- **Source document**
+---+

Poetry hit the big screen in some big and lasting ways in the 1930s. James Whale, for example, opened 1935's Bride of Frank- enstein by staging a discussion between Percy Shelley, Lord Byron, and Mary Shelley about the nature of Mary's horror story which Whale himself had brought to movie theaters in 1931. (That's Byron, who in the film calls himself "England's greatest sinner," pictured above.) Then, in 1936, Frank Capra made small-town poet Longfellow Deeds (played by Gary Cooper) the center of Mr. Deeds Goes to Town, a story which pitted the values of earnest, small-town poetries against the cynicism and condescension of New York and its literati. If we think of Bride of Frankenstein—with its campy black humor and extravagant hair-dos—as an unpredictable sequel to the 1931 flick, then we could do worse than think about Mr. Deeds Goes to Town as a sort of Depression-era warm-up for Capra's 1946 classic It's a Wonderful Life.
Before Whale and Capra, however, there was 1931's Dr. Jekyll and Mr. Hyde, brought into being by director Rouben Mamoulian and starring Frederic March as the famous doctor who morphs back and forth between respectably professional Jekyll (he of the pent-up aching rivers who is kept from the affections of his fiance Beatrix by a future father-in-law who insists on postponing the marriage) and lustful, simian Hyde who abusively takes out Jekyll's sexual frustrations on a local dancer named Ivy.

+---+

- **Extracted material**
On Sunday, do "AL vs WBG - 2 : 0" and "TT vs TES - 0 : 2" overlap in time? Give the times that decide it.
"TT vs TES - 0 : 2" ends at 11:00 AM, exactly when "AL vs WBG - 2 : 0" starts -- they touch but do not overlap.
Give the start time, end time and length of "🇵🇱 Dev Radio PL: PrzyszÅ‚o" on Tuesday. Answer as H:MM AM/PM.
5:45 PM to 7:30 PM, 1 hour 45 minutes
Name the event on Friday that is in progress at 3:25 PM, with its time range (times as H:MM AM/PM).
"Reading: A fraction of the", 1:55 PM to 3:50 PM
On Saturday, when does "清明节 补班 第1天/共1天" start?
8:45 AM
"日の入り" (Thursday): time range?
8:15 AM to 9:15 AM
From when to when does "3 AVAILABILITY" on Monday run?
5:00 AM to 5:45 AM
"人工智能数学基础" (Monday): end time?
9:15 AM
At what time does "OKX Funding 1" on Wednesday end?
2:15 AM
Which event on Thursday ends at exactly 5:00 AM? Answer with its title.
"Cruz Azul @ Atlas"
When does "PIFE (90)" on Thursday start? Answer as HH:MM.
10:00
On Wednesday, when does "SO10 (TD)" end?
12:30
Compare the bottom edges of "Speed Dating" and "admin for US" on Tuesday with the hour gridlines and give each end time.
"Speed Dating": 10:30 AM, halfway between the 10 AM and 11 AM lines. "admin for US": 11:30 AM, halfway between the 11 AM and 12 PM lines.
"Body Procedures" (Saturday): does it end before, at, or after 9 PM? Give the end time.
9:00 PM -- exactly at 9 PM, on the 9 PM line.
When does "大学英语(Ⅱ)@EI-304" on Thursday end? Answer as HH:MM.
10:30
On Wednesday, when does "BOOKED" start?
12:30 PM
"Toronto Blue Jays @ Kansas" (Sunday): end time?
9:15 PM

+---+

- **What this exercise asks**
1. Answer these questions from the passage on 1930s films:
(a) In what year was Bride of Frankenstein released?
(b) Who directed Mr. Deeds Goes to Town?
(c) Which actor played the doctor in the 1931 Dr. Jekyll and Mr. Hyde?
2. Pick up the passage on 1930s films after its last sentence and carry it on.
The records were taken from a different source than the passage on 1930s films.

- **In response**
1.
(a) 1935
(b) Frank Capra
(c) Frederic March

2.
Three-quarters of the way through the film, Jekyll swears off his addiction to Hyde. He destroys the bubbly potion. He gets rid of the key that allows him secret, back-door, after-hours entrance into his laboratory. He heads off to a social event at which his impending nuptials with Beatrix will be announced, but then disaster strikes. The potion is still in his bloodstream. Jekyll is unable to control its effects. He transforms into Hyde, misses the social event, kills Ivy, transforms back into Jekyll, denies himself his fiance's love, turns into Hyde again, clubs his future father-in-law over the head with a cane, and leads the police on a chase through London that ends at his laboratory and with his death.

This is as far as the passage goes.